Trever and I have had all of our babies named well before they were born. We often have a boy name and a girl name, and then when we find out what we are having, we ditch the other name and are all set. I have never totally understood the couples who would wait until the baby was born to choose a name. I have always wanted to be prepared I guess.
But I was thinking about this today, because although I gave a lot of thought to naming this year my year of prayer, I am thinking it makes sense to wait until I can see how the year unfolds before selecting a fitting name. I guess it sometimes makes sense to gaze something (or someone) in the face before you know what it should be called.
Prayer is certainly still my priority. Yet, I am finding there are other words that are forming my year. Like STOP. The year of STOP is not nearly as spiritual sounding, it's true, but my, oh my. How I have needed to learn and relearn this one word.
I can not pray unless I commit to STOP.
I can not have patience with my children, teach them, love them, speak kind words, be gentle, or so many other things, unless I first stop.
You know those moments when everything gets loud and crazy and you think your head might pop off? The moment when you most want to yell ugly and slam doors and just hide? That is when I need to STOP. To breathe. To pray.

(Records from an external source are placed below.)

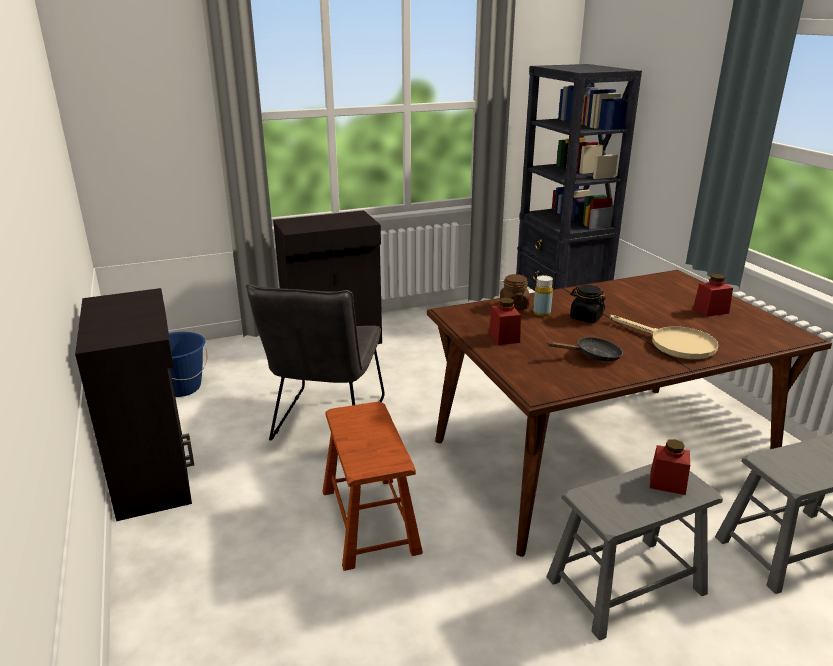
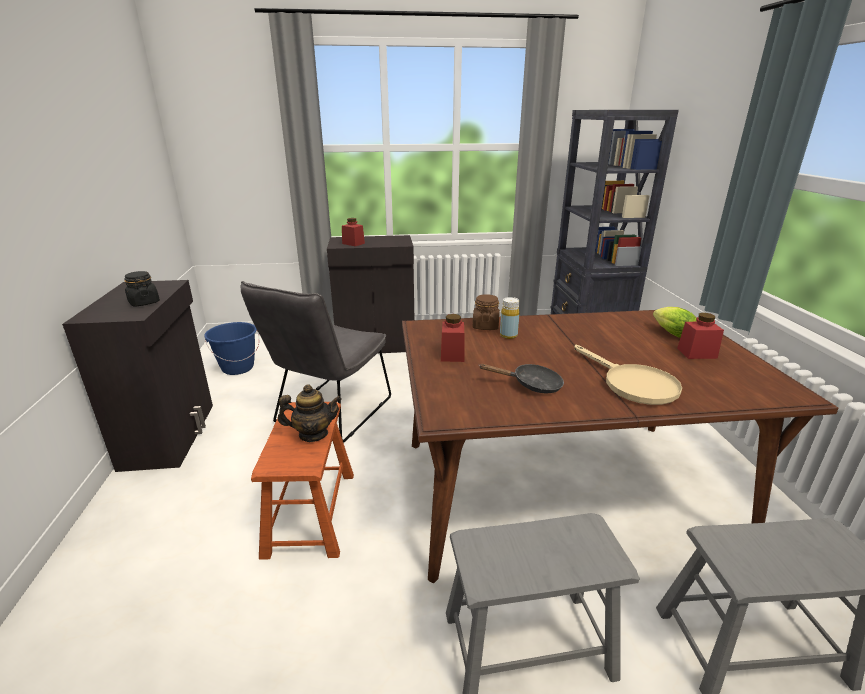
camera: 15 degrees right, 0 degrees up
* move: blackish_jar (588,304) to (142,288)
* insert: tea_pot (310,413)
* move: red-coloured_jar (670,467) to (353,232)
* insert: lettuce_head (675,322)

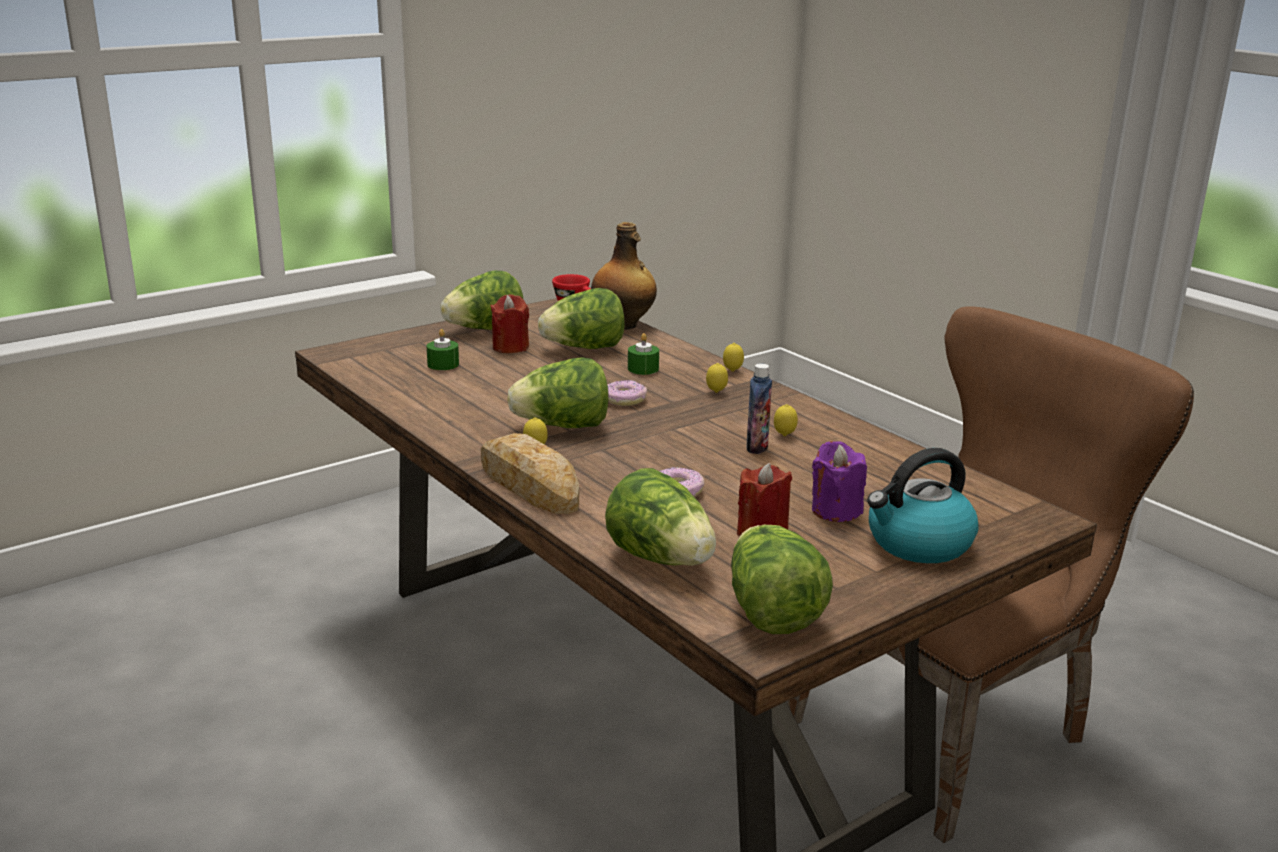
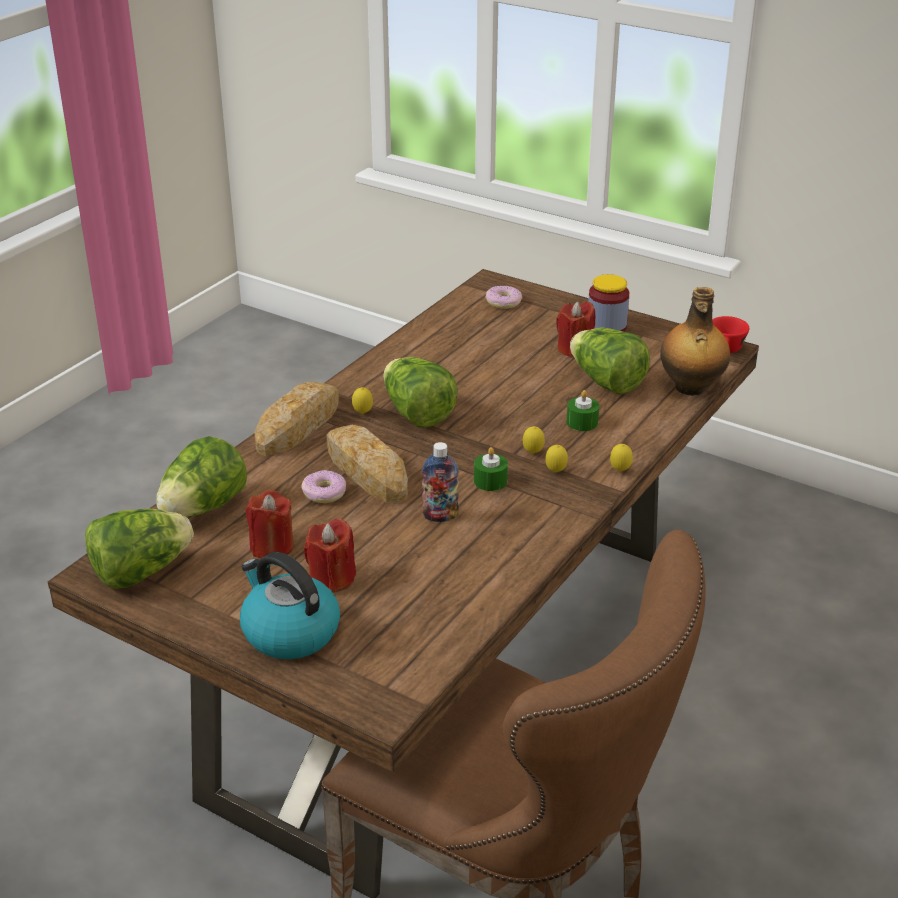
camera: 70 degrees right, 10 degrees up
* recolor: purple_candle (839,481) to red-coloured_candle (330,555)
* insert: bakery_bread (367,464)
* move: green-coloured_candle (443,349) to (491,469)
* move: donut (627,393) to (503,297)
* move: whole_lemon (786,420) to (534,440)
* replace: lettuce_head (482,300) to jar (608,303)

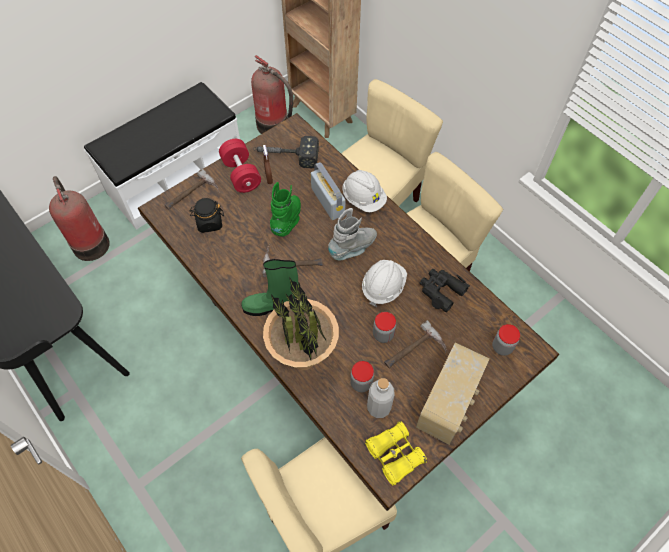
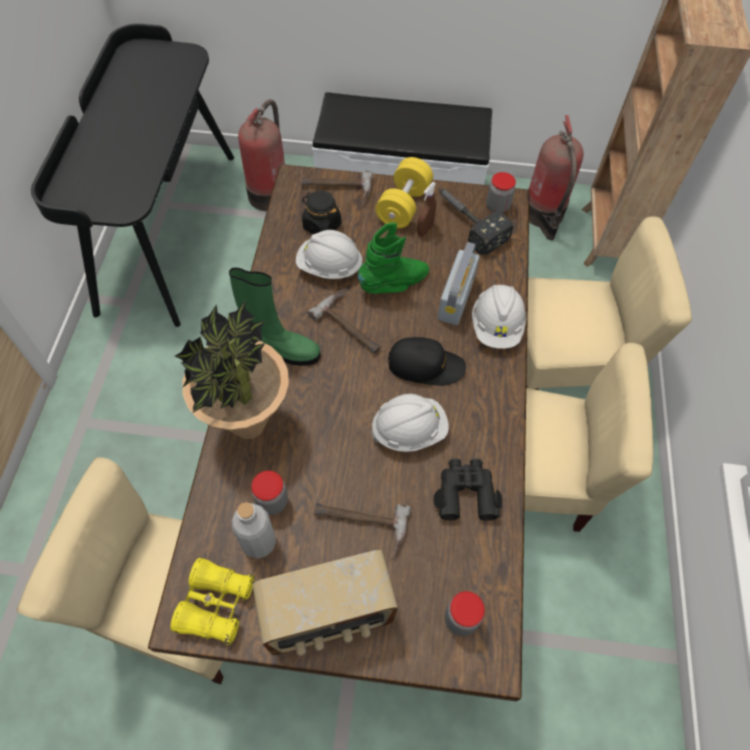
camera: 45 degrees right, 0 degrees up
* rotate: green-coloured_boot (270,287) = (274,317) 150 degrees clockwise
* insert: white-coloured_safety_helmet (329,254)
* recolor: red-coloured_free_weight (240,166) to yellow-coloured_free_weight (404,192)
* replace: greyish_boot (352,234) to blackish_peaked_cap (427,361)
* move: jar (384,327) to (501,192)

See? I can't pray unless I STOP.
And when I hear the chime of the clock on the hour, it reminds me to pray. But I have to STOP in order to do that too. Because when I think, in just a minute, the moment is gone and that minute never comes and life crowds in. Every single time.
Does that happen to you, too?
Stopping is not easy. I have a tendency to get going and want to just finish this one thing... and see? The thing is, it's not about me. It's about Him. And I can't see Him if I don't pray. And I can't pray if I won't STOP.
Some things in life are simple, but they are not easy. And this is one: the lesson of stopping.